En junio de 1940, el único enemigo que resistía ante Hitler era Gran Bretaña. Pero Hitler no aspiraba a derrotar a los británicos; convencido de que ambos pueblos compartían un mismo origen racial, estaba dispuesto a permitirles conservar su poder marítimo y colonial, a cambio de que los alemanes se convirtiesen en los dueños de la Europa continental. Hitller hizo varios ofrecimientos para alcanzar una paz en esos términos, pero Churchill, a quien el dictador nazi odiaba y despreciaba, no estaba dispuesto a ello.
Ante la negativa de Londres a sellar la paz, Hitler se vio ante la disyuntiva de lanzar o no un ataque contra Gran Bretaña. En esos momentos, los británicos no disponían de armas ni munición y las defensas costeras eran muy débiles. Pero Hitler, consciente del poderío de la Royal Navy, contemplaba escéptico el asalto a las islas británicas, un plan que se denominaría León Marino (Seelöwe). Los preparativos para la operación de desembarco se pusieron en marcha, pero sería el propio Hitler el que se encargaría de diferirlos; probablemente, esperaba que los británicos, atemorizados por la inminencia del asalto, acabasen por sentarse a negociar la paz. Pero el tiempo pasaba y los británicos no daban su brazo a torcer.
Hitler prosiguió con sus planes de invasión, dando luz verde a la primera fase: asegurarse el dominio completo del aire. Esa tarea la dejó en manos de Göring y su Luftwaffe; de este modo no se afrontaba el excesivo riesgo de la operación anfibia y se abría la posibilidad de que Gran Bretaña claudicase ante la superioridad de la aviación germana. Así, Hitler dio la orden a la Luftwaffe de aplastar a la Fuerza Aérea británica (Royal Air Force, RAF). Había comenzado la Batalla de Inglaterra.

#####

#### Qué hay que hacer:
**A.** Edita el texto sobre la Batalla de Inglaterra copiando el fragmento desde "En junio de" hasta "dispuesto a ello.", ambos incluidos, y cambia "Churchill" por "el primer ministro británico".
**B.** Prosigue el texto sobre la Batalla de Inglaterra a partir de su última oración.

#####

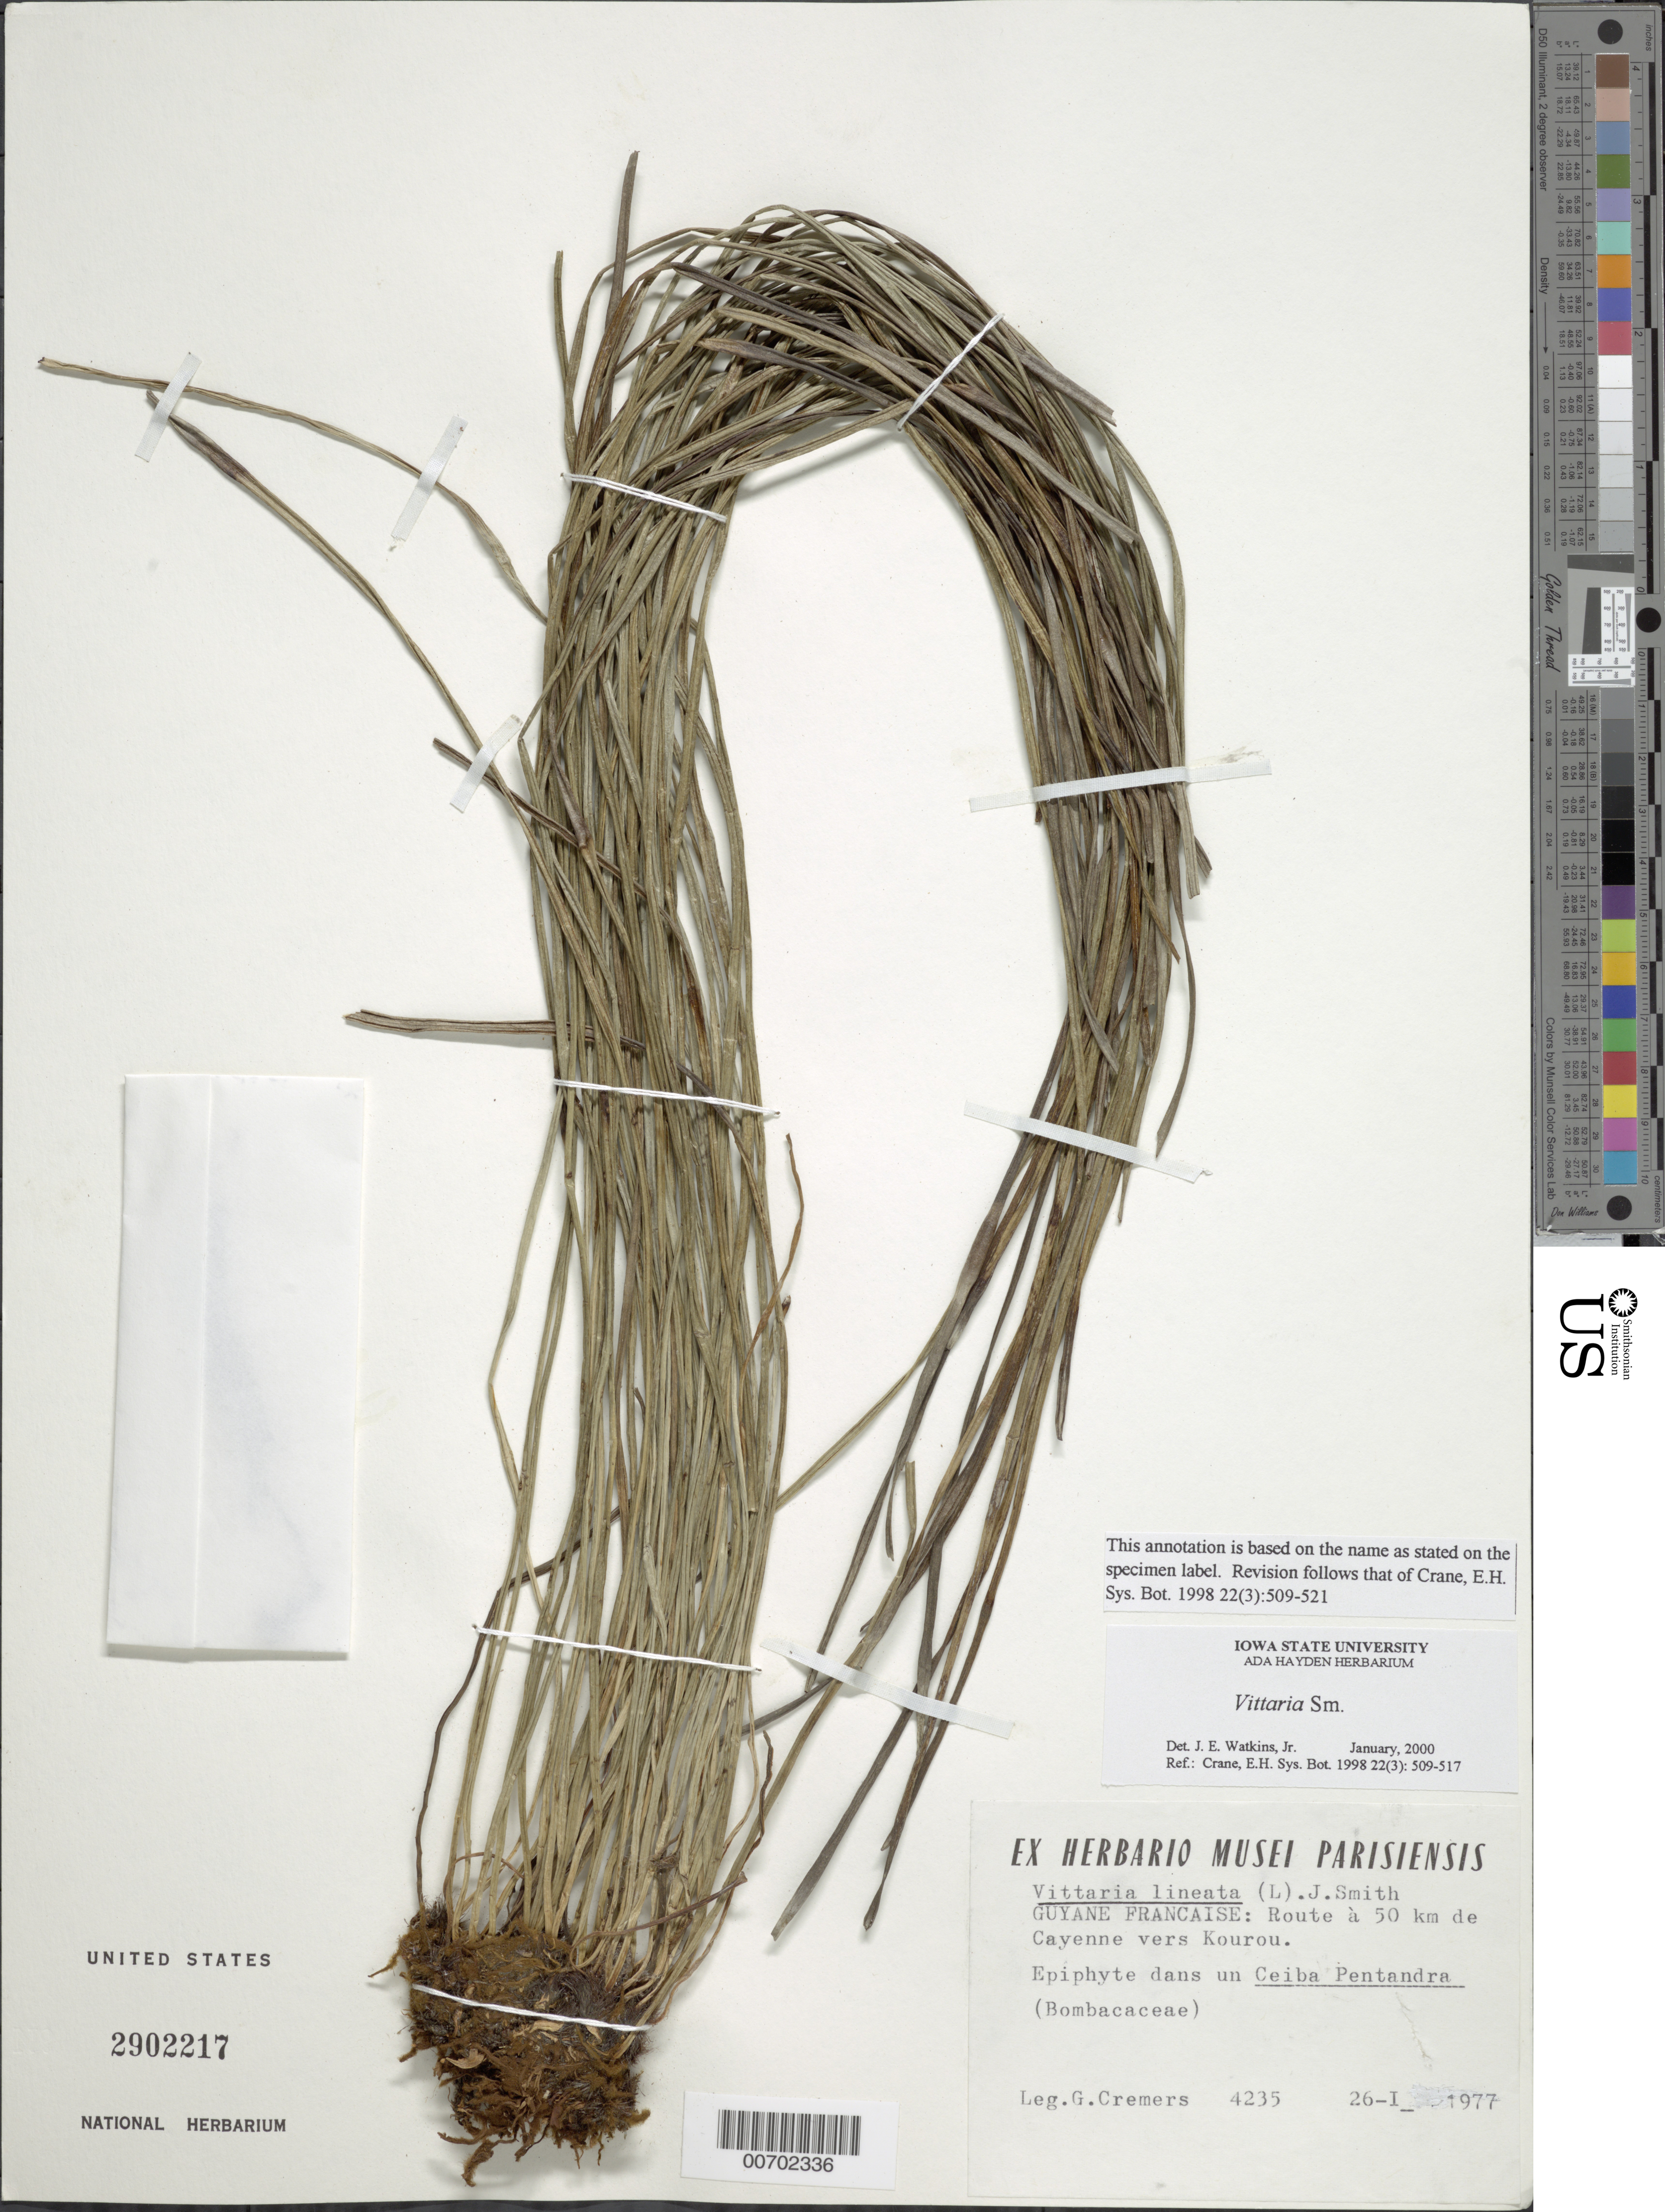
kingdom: Plantae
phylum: Tracheophyta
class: Polypodiopsida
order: Polypodiales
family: Pteridaceae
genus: Vittaria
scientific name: Vittaria lineata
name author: (L.) Sm.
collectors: G. Cremers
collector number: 4235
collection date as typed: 26-Jan-77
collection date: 1977-01-26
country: French Guiana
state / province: Cayenne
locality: Cayenne, 50 km along route to Kourou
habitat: On Ceiba pentandra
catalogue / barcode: US 2902217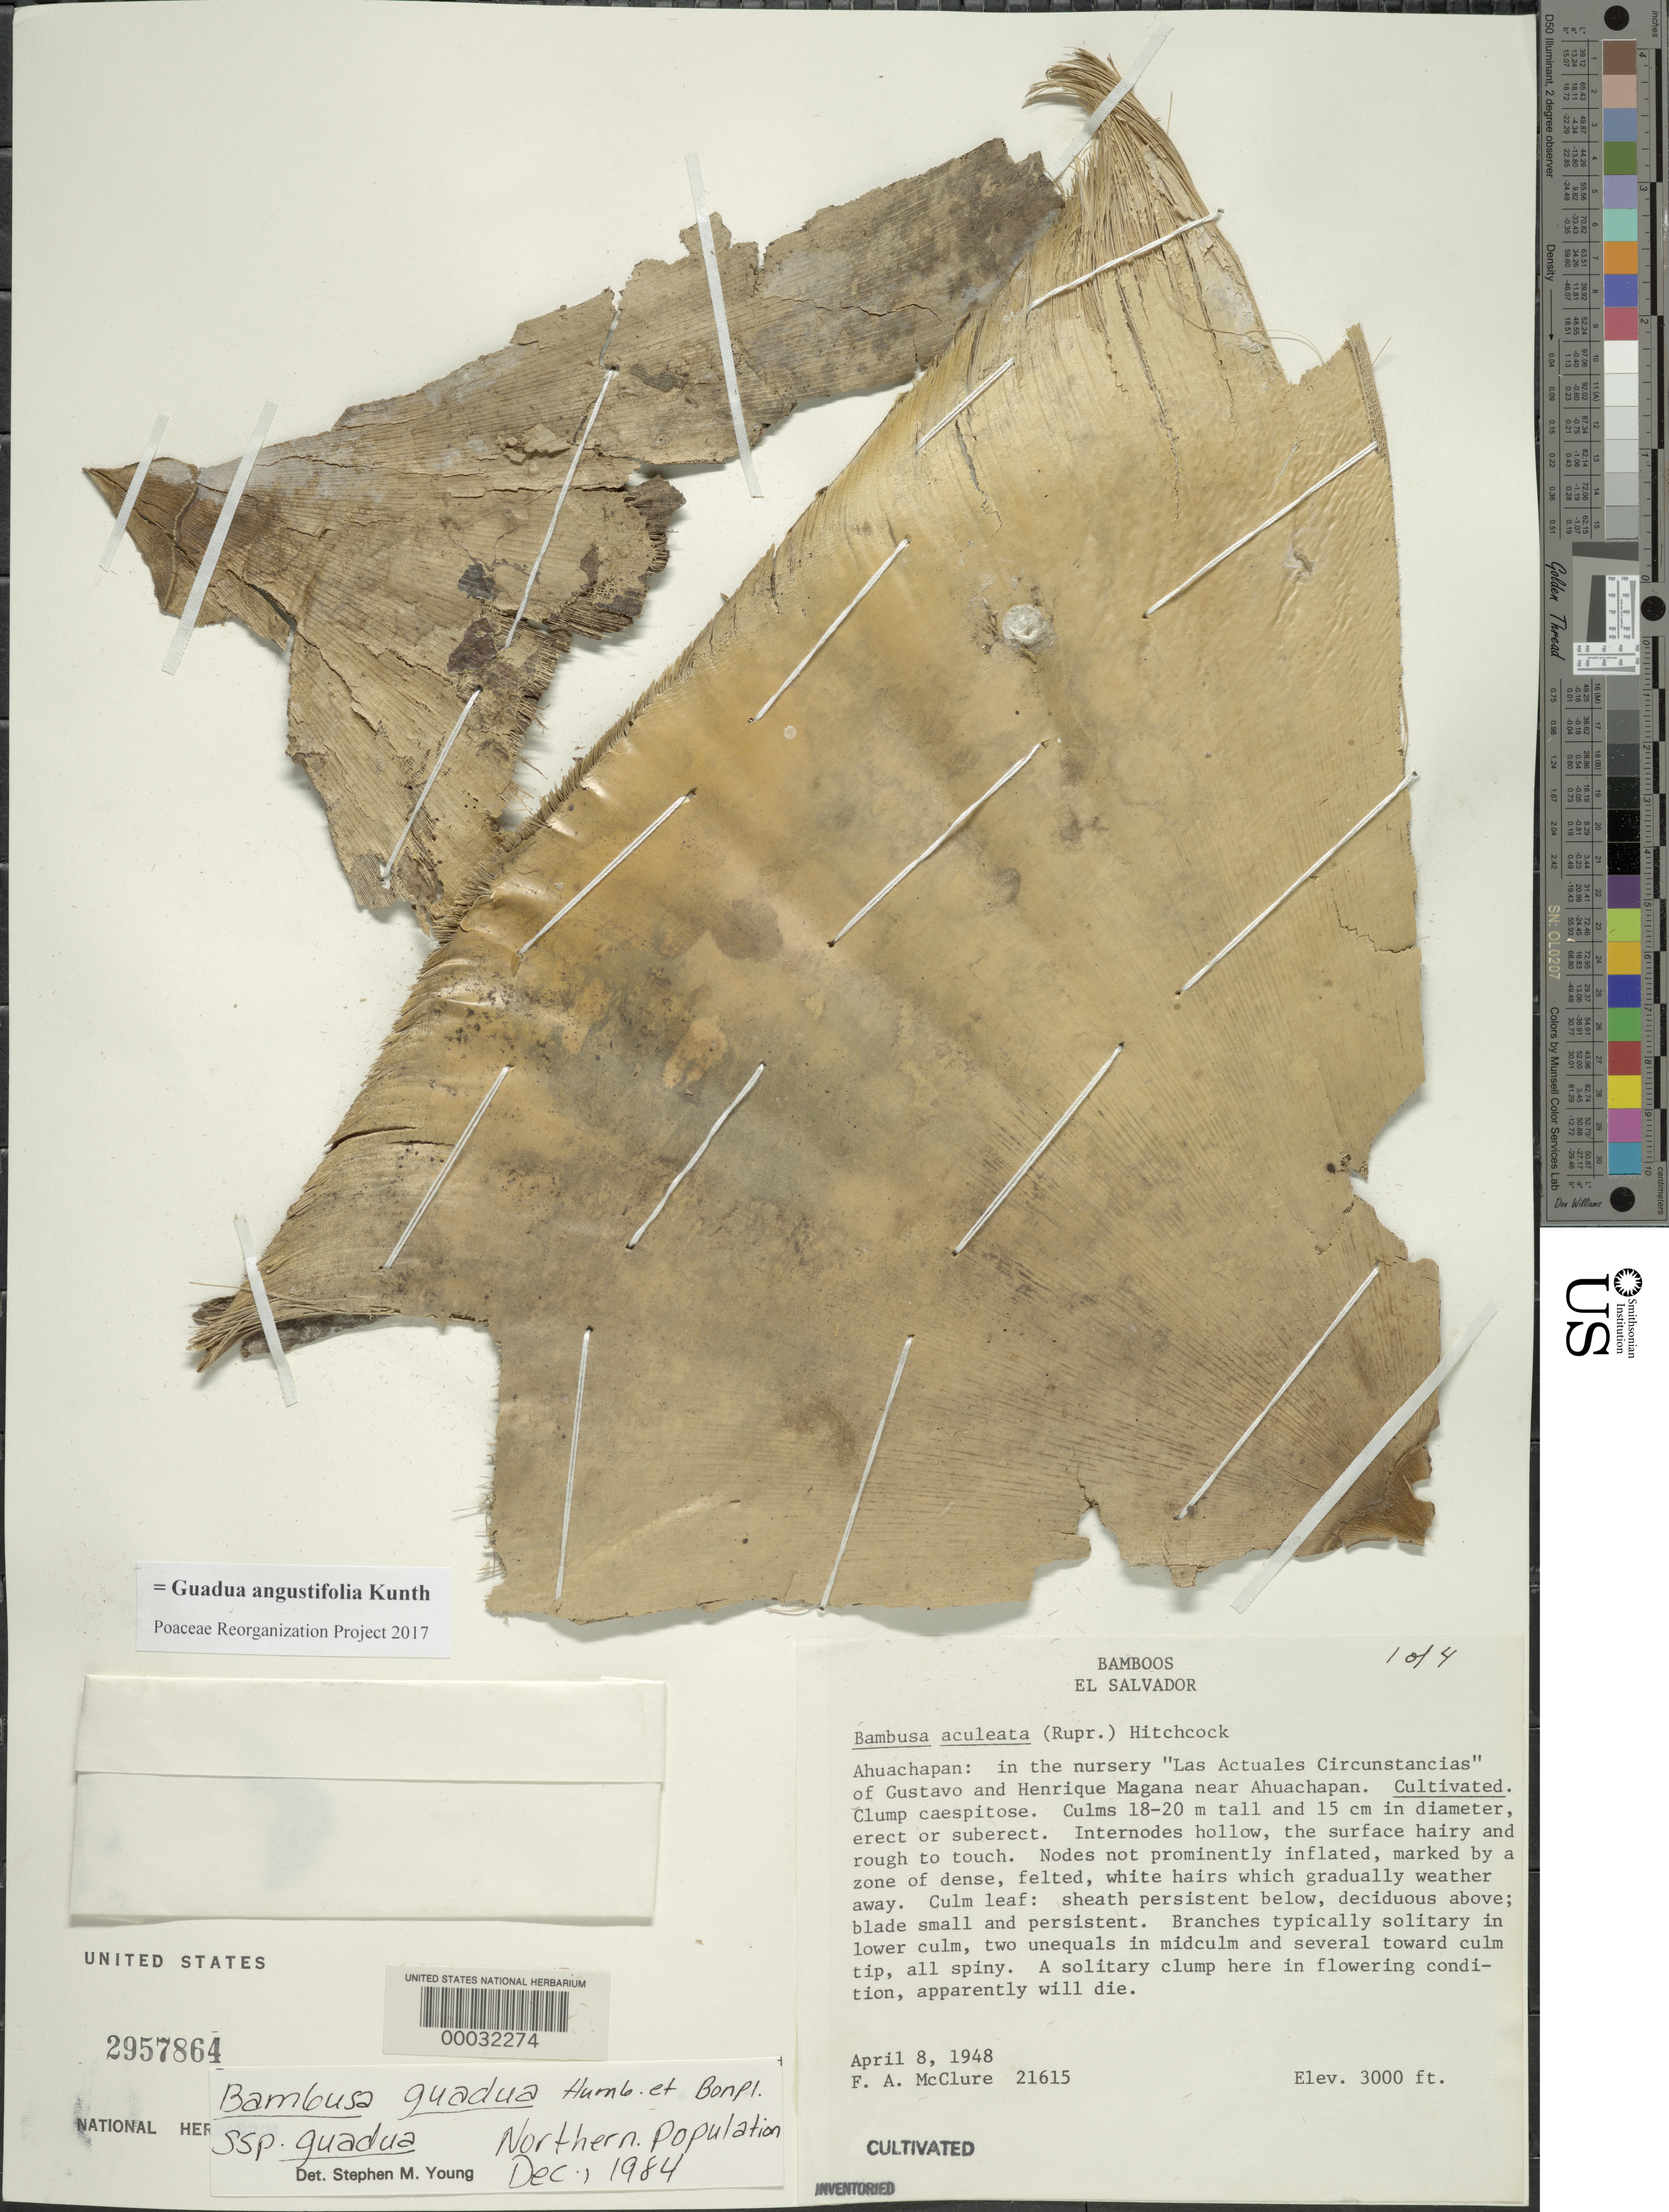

#####

#### Respuestas por tarea:
**A.**
En junio de 1940, el único enemigo que resistía ante Hitler era Gran Bretaña. Pero Hitler no aspiraba a derrotar a los británicos; convencido de que ambos pueblos compartían un mismo origen racial, estaba dispuesto a permitirles conservar su poder marítimo y colonial, a cambio de que los alemanes se convirtiesen en los dueños de la Europa continental. Hitller hizo varios ofrecimientos para alcanzar una paz en esos términos, pero el primer ministro británico, a quien el dictador nazi odiaba y despreciaba, no estaba dispuesto a ello.

**B.**
El duelo que se iba a dirimir en los cielos ingleses en el verano y el otoño de 1940 era muy desigual. La Luftwaffe contaba con 1.200 bombarderos, 300 bombarderos en picado y un millar de cazas. Por el contrario, los ingleses podían oponer tan sólo 600 cazas y medio centenar de aviones de otro tipo, todos ellos anticuados. Rompiendo los pronósticos, los primeros resultados de los combates aéreos no reflejarían esa superioridad, ya que los aparatos germanos debían operar lejos de sus bases; los cazas apenas podían evolucionar unos minutos en cielo británico antes de agotar su combustible. Por su parte, los pilotos de la RAF combatieron sin descanso y con un arrojo encomiable. A mediados de agosto, la ofensiva de la Luftwaffe ofrecía signos de agotamiento.
A partir del 24 de agosto, unos aviones alemanes dejaron caer por error sus bombas sobre una zona habitada de Londres. Los británicos llevaron a cabo una operación de represalia; ochenta bombarderos consiguieron llegar a Berlín, lanzando su carga de bombas sobre la capital del Reich. Aunque los daños fueron mínimos, esa afrenta desató la ira de Hitler, que ordenó la destrucción de las ciudades, aflojando así la presión sobre los aeródromos. La ofensiva de la Luftwaffe contra Londres y otras ciudades inglesas tendría posteriormente graves consecuencias, al justificar la terrible campaña de bombardeos que los Aliados lanzarían tres años después sobre las ciudades germanas.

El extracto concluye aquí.